I've done a few songs on my SB Pro back in the day. Some of them was just created from creating sample loops and splicing them together.
That is something that was just beginning to become possible on computers around the time of the SB Pro: your average computer now had a harddisk to store and play enough of the samples to do a complete song (as opposed to tracker music), and the SB Pro added stereo recording and playback.
And no, I never wanted to be the next David Guetta or whatever. My professional career is in an entirely different direction: software architect. But I do enjoy making music on the side, and have actually been a guest musician on some other people's projects, which means there are actually some songs on which I play available on iTunes and other media. Does that make me a 'pro'? Whatever.
And yes, obviously I had my MIDI synth next to my PC, and I had the whole thing connected to a dedicated home-stereo setup (even at the somewhat limited audio quality, playing Second Reality on that thing for the first time was quite the experience).
I also plugged my Amiga or C64 in there from time to time.
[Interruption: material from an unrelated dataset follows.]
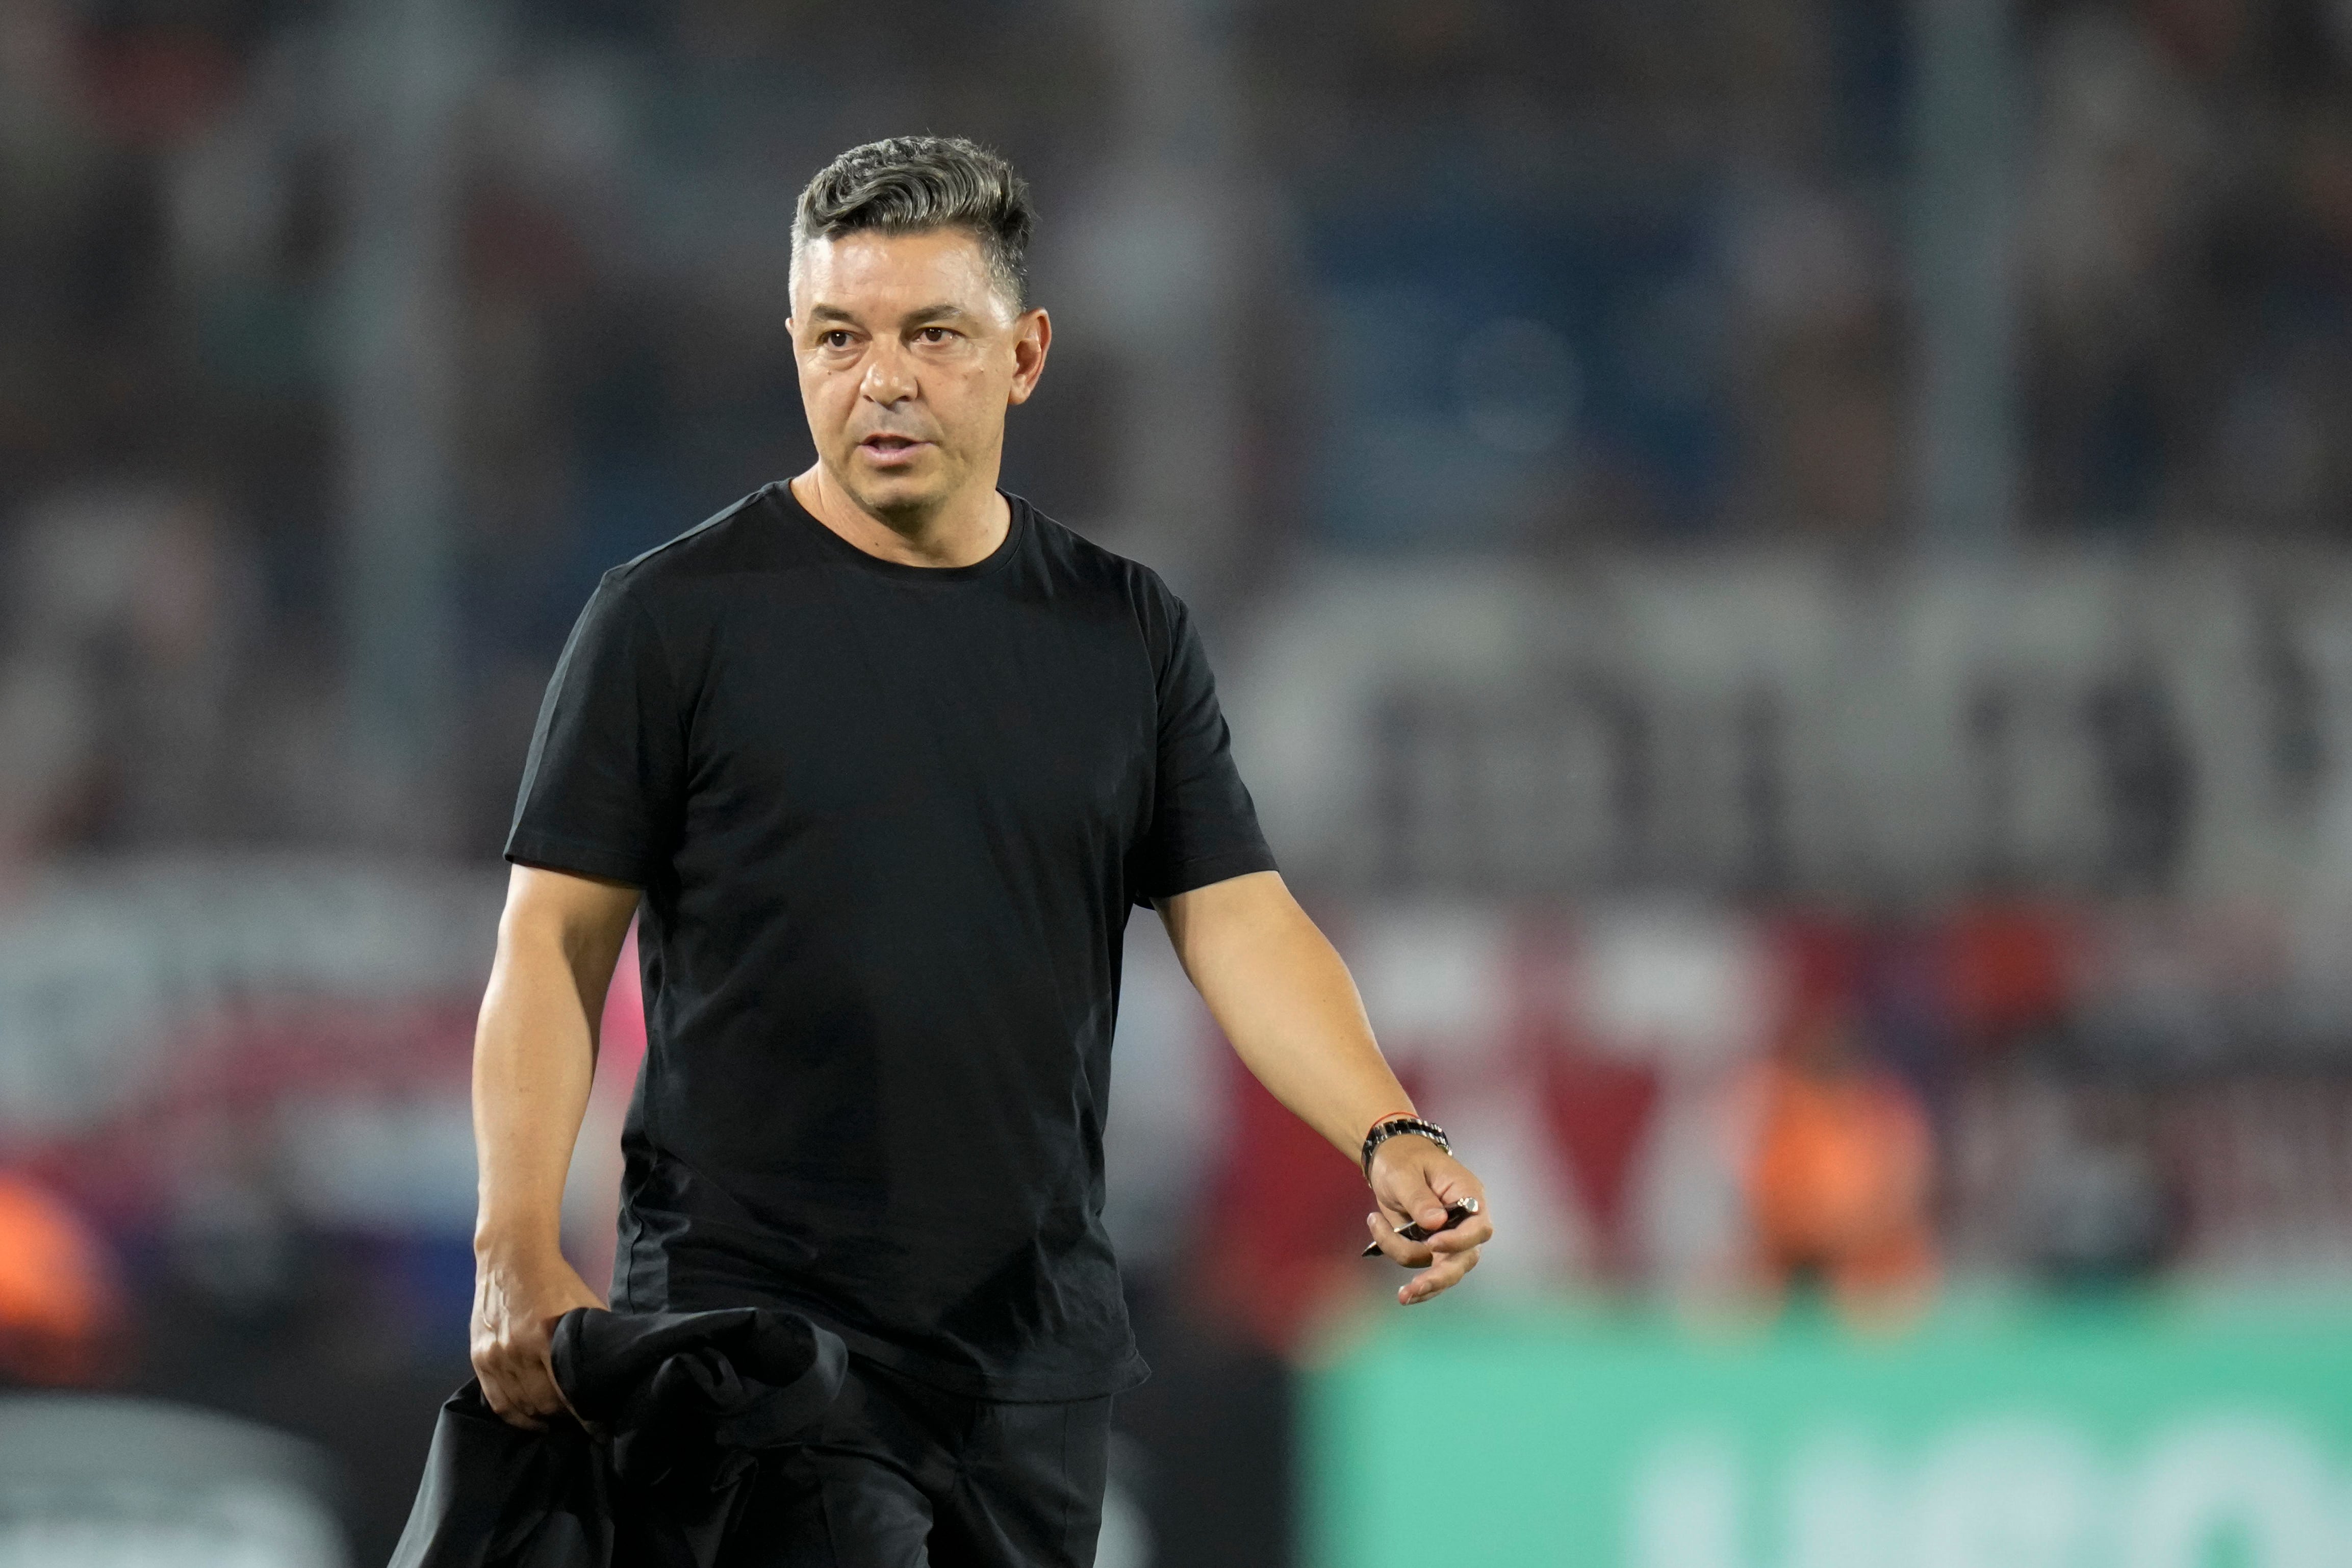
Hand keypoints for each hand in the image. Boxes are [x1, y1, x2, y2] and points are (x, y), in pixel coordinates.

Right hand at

When a game or demo has really good music, it's great to just play it on a big stereo (almost like on a real demoparty). Which is also how I am quite familiar with just how good these machines sound on a decent installation. The Amiga is actually quite impressive. The C64 is dirty, but great fun, because it has an absolutely devastating low-end response.
Also, I would really appreciate it if people would stop arguing about what I say, or even respond at all, when they weren't actually there, and didn't actually live through the experience like I did.
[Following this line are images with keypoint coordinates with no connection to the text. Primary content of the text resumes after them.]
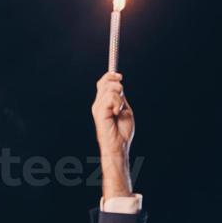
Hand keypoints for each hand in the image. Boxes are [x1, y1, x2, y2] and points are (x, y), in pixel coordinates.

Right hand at [93, 73, 134, 198]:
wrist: (118, 146)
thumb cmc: (122, 131)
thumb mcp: (124, 109)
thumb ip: (120, 97)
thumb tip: (118, 84)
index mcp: (103, 103)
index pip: (103, 83)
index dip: (110, 76)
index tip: (119, 76)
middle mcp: (98, 104)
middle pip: (106, 82)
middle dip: (118, 86)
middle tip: (121, 102)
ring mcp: (97, 107)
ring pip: (111, 89)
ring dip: (120, 98)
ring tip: (119, 111)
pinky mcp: (99, 111)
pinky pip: (111, 97)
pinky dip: (118, 104)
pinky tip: (116, 113)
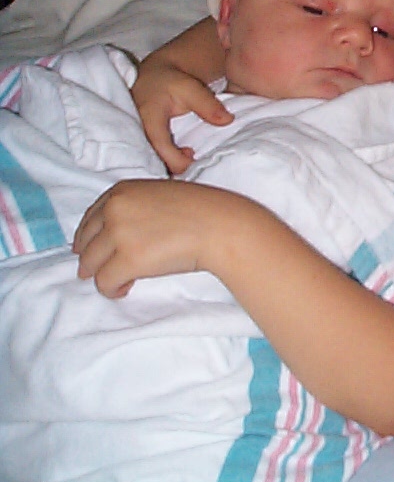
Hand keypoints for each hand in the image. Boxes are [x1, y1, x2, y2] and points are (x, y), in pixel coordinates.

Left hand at [73, 179, 235, 297]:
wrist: (221, 225)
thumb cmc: (200, 210)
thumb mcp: (160, 195)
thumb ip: (135, 207)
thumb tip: (116, 234)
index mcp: (121, 191)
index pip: (89, 219)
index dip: (90, 239)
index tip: (94, 251)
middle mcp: (114, 210)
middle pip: (84, 243)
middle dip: (92, 259)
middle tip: (106, 269)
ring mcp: (119, 234)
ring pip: (89, 265)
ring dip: (102, 275)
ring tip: (121, 280)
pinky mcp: (128, 260)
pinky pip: (104, 283)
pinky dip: (112, 289)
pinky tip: (126, 288)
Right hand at [131, 53, 231, 174]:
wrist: (153, 77)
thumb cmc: (170, 82)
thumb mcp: (190, 88)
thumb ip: (207, 105)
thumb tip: (227, 120)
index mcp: (149, 120)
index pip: (161, 147)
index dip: (178, 161)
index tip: (195, 160)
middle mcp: (138, 133)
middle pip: (154, 161)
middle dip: (174, 168)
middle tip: (194, 162)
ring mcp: (138, 139)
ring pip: (153, 162)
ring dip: (171, 165)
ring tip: (189, 158)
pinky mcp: (143, 142)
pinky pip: (154, 157)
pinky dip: (168, 160)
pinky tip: (182, 157)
I mean, what's the point of all these people simply arguing: "I can't believe an SB Pro actually cost 600 guilders" or "Just because it says Pro and is twice as expensive as a high-end SVGA card doesn't mean you should expect it to be any good" etc.
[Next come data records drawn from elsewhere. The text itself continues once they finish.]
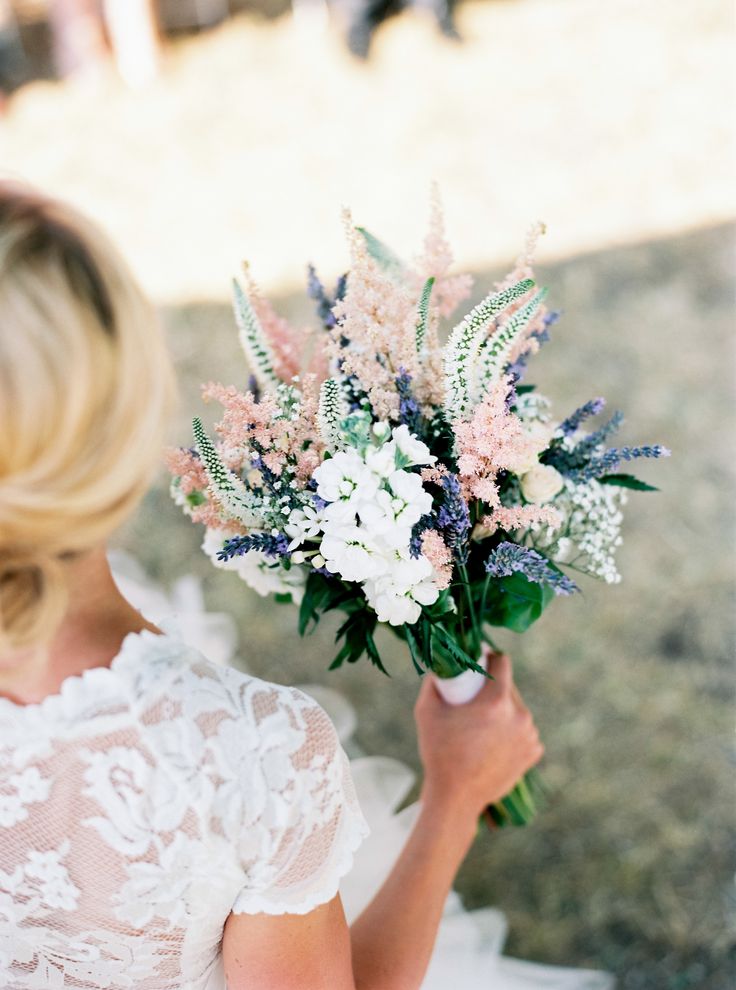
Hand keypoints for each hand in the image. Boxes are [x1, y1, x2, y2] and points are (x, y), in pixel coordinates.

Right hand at [414, 649, 543, 821]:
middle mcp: (519, 716)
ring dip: (504, 710)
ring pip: (517, 708)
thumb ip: (434, 680)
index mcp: (496, 702)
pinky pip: (524, 730)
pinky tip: (494, 740)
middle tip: (474, 699)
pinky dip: (512, 731)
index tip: (479, 661)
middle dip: (493, 687)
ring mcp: (530, 735)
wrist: (456, 797)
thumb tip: (440, 662)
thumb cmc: (438, 751)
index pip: (502, 662)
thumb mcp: (426, 710)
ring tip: (483, 724)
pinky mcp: (534, 752)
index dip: (489, 657)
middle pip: (509, 686)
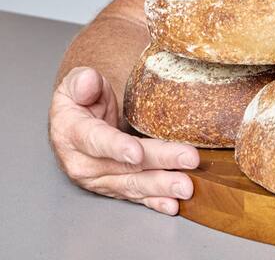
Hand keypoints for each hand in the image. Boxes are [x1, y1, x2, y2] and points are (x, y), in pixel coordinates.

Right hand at [49, 66, 199, 214]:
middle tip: (188, 160)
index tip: (137, 153)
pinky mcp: (113, 186)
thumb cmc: (80, 99)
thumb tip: (89, 82)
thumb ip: (82, 82)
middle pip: (125, 165)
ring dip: (162, 186)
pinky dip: (154, 201)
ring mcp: (99, 179)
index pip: (96, 141)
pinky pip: (135, 196)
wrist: (74, 121)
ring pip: (133, 184)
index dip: (117, 147)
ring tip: (186, 186)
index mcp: (73, 133)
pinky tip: (172, 205)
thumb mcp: (76, 83)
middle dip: (159, 163)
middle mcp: (84, 163)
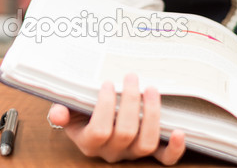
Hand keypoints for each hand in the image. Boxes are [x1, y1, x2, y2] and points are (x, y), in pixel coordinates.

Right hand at [47, 73, 185, 163]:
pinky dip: (175, 148)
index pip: (100, 130)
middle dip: (131, 102)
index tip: (109, 83)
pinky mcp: (150, 154)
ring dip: (152, 115)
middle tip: (132, 77)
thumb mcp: (69, 114)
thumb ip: (62, 113)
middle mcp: (112, 152)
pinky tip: (180, 131)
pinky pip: (165, 159)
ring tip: (151, 89)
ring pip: (146, 143)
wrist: (95, 131)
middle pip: (126, 132)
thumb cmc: (83, 117)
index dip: (106, 106)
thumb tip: (57, 113)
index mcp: (90, 143)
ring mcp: (132, 154)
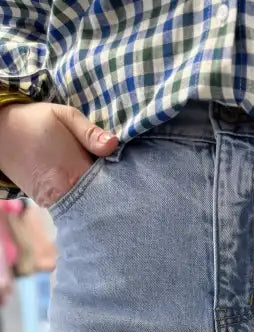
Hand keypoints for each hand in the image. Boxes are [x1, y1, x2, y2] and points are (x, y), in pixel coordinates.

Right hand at [0, 101, 118, 208]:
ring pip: (88, 207)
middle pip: (102, 201)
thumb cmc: (35, 121)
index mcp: (75, 170)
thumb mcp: (63, 116)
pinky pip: (74, 208)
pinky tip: (92, 192)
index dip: (124, 182)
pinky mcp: (48, 204)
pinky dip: (85, 202)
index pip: (111, 186)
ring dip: (99, 199)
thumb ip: (90, 132)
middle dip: (114, 194)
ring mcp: (56, 201)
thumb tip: (113, 144)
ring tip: (109, 188)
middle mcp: (66, 192)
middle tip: (126, 185)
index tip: (133, 176)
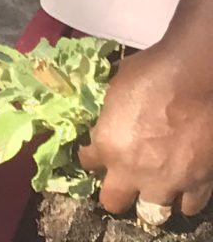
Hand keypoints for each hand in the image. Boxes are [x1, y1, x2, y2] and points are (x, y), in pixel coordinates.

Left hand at [80, 38, 212, 221]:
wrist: (193, 77)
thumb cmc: (149, 74)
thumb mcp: (113, 92)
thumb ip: (109, 118)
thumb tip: (109, 121)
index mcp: (108, 147)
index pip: (88, 163)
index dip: (91, 157)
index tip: (95, 153)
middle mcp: (134, 173)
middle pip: (113, 202)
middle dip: (114, 193)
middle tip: (122, 182)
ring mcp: (169, 182)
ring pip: (154, 213)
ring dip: (152, 199)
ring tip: (155, 188)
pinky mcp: (200, 183)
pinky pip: (190, 206)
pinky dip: (185, 199)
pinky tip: (183, 187)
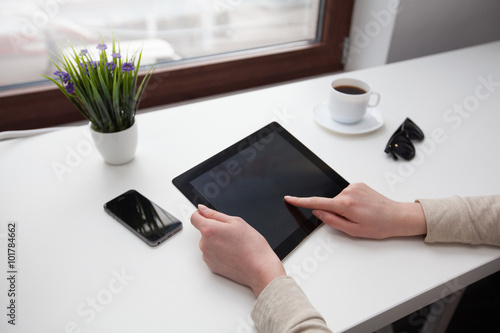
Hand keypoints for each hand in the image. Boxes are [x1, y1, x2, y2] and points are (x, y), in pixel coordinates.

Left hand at [191, 204, 285, 296]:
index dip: (201, 214)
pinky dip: (219, 252)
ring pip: (208, 243)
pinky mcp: (211, 266)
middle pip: (203, 231)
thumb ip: (215, 214)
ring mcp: (207, 257)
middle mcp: (204, 244)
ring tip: (234, 245)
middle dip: (214, 229)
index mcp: (209, 230)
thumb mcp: (236, 222)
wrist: (259, 268)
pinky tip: (232, 253)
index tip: (208, 215)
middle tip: (231, 233)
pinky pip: (211, 254)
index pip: (194, 218)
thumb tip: (202, 209)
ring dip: (216, 241)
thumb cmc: (252, 245)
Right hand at [285, 183, 426, 238]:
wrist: (397, 216)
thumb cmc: (379, 225)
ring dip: (344, 208)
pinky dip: (350, 202)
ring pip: (338, 199)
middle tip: (353, 222)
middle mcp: (348, 192)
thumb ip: (331, 221)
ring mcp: (354, 186)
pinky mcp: (359, 184)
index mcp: (345, 205)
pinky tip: (363, 208)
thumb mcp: (353, 230)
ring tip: (361, 215)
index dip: (301, 201)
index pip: (316, 202)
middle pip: (330, 203)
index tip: (290, 198)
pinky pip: (347, 194)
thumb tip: (318, 212)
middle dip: (335, 212)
Franky, I really don't care if you don't understand it because you weren't there at the time. I told you in great detail how things were, and that's the end of it. I don't feel like I have to argue about this, it simply is what it is (I didn't even feel like I had to prove that an SB Pro actually cost 600 guilders in 1992, but hey, I threw you a bone. I thought it would change your perspective on what I said, and how reliable my account was, but no, the goalposts were just shifted).
Basically, when you argue anything I say, you are implicitly calling me a liar. And when you are arguing that I shouldn't expect 'studio quality' just because I bought a product that was labeled 'Pro', with a gold logo on the box, you are insulting my intelligence. Obviously I knew it wasn't going to be studio quality. Heck, just by the specs alone it would be obvious, I mean: OPL3, 8-bit, 22 KHz stereo. The ballpark is obvious. Don't argue about that stuff, it adds nothing but insult to me. But that is what you want, isn't it? Call me a liar? Paint me like some fool who thought he was getting professional quality equipment because it said 'Pro' on the box? That is what you're doing, and I'm fed up with it.